Roman object shaped like a leg of ham found to be pocket sundial
The Ancient Romans relied on a curious object to tell time: a sundial in the shape of an Italian ham. National Geographic has featured the work of Wesleyan University’s Christopher Parslow to re-create this ancient “pork clock” through 3-D printing, which is helping researchers to better understand how it was used and what information it conveyed.
|Archaeologists were initially baffled when the strange shaped object was excavated in the 1760s from the|
ruins of the Villa dei Papiri in Herculaneum [Credit: Lady Erin/Flickr]
The small, portable sundial—the “pocket watch of its day,” according to the article—was first excavated in the 1760s from the ruins of a grand country house in the Roman town of Herculaneum, which was destroyed by the catastrophic eruption of Mount Vesuvius in A.D. 79.
Christopher Chenier, digital design technologist and visiting assistant professor of art, printed the “pork clock” on a 3-D printer at Wesleyan.

_Saved data entries_.
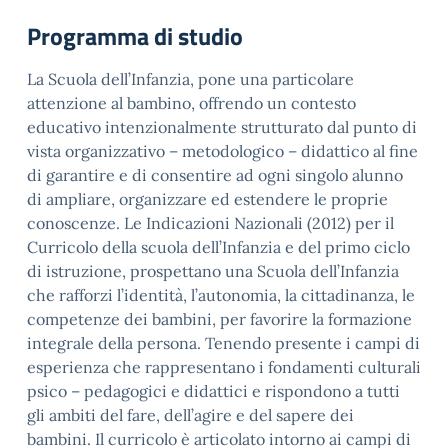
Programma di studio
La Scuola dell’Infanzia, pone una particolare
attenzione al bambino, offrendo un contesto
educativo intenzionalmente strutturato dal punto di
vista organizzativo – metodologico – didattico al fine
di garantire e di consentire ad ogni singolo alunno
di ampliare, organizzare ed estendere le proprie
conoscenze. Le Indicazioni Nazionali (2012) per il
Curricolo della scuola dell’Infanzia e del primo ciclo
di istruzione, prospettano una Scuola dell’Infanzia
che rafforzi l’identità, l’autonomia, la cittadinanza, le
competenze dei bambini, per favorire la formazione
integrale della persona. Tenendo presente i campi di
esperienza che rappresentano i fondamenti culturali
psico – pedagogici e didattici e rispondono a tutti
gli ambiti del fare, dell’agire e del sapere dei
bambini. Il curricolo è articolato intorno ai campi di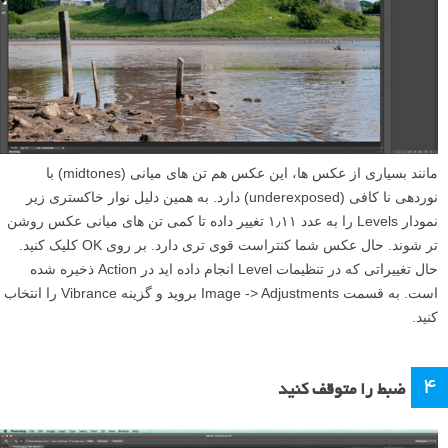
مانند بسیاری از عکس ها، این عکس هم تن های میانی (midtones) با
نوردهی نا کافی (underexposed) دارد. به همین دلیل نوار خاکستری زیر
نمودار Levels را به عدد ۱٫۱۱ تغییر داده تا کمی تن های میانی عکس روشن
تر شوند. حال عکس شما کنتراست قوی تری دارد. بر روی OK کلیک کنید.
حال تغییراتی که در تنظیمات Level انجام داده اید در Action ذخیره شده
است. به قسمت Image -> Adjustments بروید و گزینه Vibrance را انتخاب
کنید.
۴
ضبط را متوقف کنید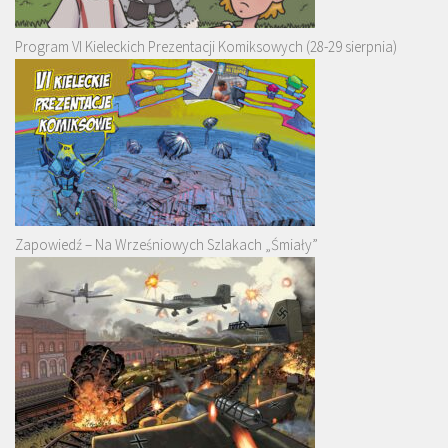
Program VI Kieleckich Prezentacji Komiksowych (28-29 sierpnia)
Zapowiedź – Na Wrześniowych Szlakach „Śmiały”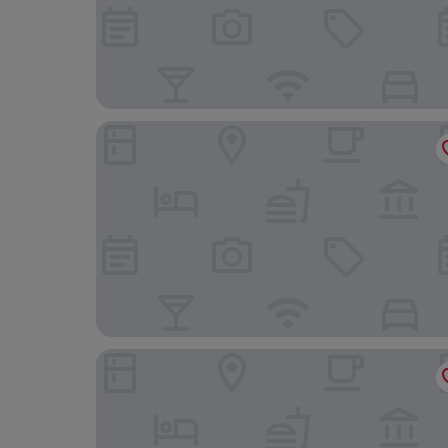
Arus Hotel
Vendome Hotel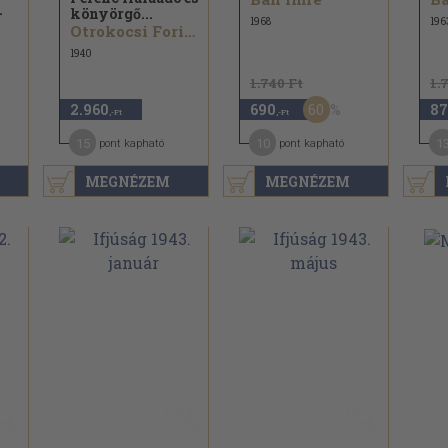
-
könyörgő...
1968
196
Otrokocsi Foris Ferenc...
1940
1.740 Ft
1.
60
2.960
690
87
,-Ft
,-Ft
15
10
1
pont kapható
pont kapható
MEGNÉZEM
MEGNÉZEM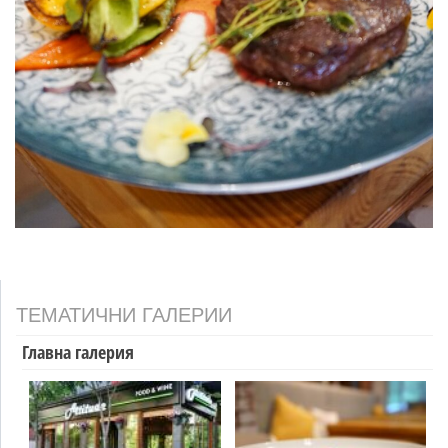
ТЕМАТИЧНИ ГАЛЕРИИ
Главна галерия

_PROBLEMS TO SOLVE_.
(a) Decide whether each statement agrees with the text on the ham-shaped sundial, answering yes or no and quoting the words of the text that settle it. (i) The sundial was first excavated in the 1760s. (ii) Christopher Parslow printed the "pork clock" on a 3-D printer. (iii) Herculaneum was destroyed by an eruption of Mount Vesuvius in A.D. 79.
(b) Extract the passage of the text on the ham-shaped sundial that begins with the words "Roman object shaped" and stops after "information it conveyed.", without changing it.

_LIST OF ANSWERS_.
(a)
(i) Yes: "was first excavated in the 1760s"
(ii) No: "Christopher Chenier, digital design technologist and visiting assistant professor of art, printed the “pork clock” on a 3-D printer at Wesleyan."
(iii) Yes: "destroyed by the catastrophic eruption of Mount Vesuvius in A.D. 79"

(b)
Roman object shaped like a leg of ham found to be pocket sundial
The Ancient Romans relied on a curious object to tell time: a sundial in the shape of an Italian ham. National Geographic has featured the work of Wesleyan University’s Christopher Parslow to re-create this ancient “pork clock” through 3-D printing, which is helping researchers to better understand how it was used and what information it conveyed.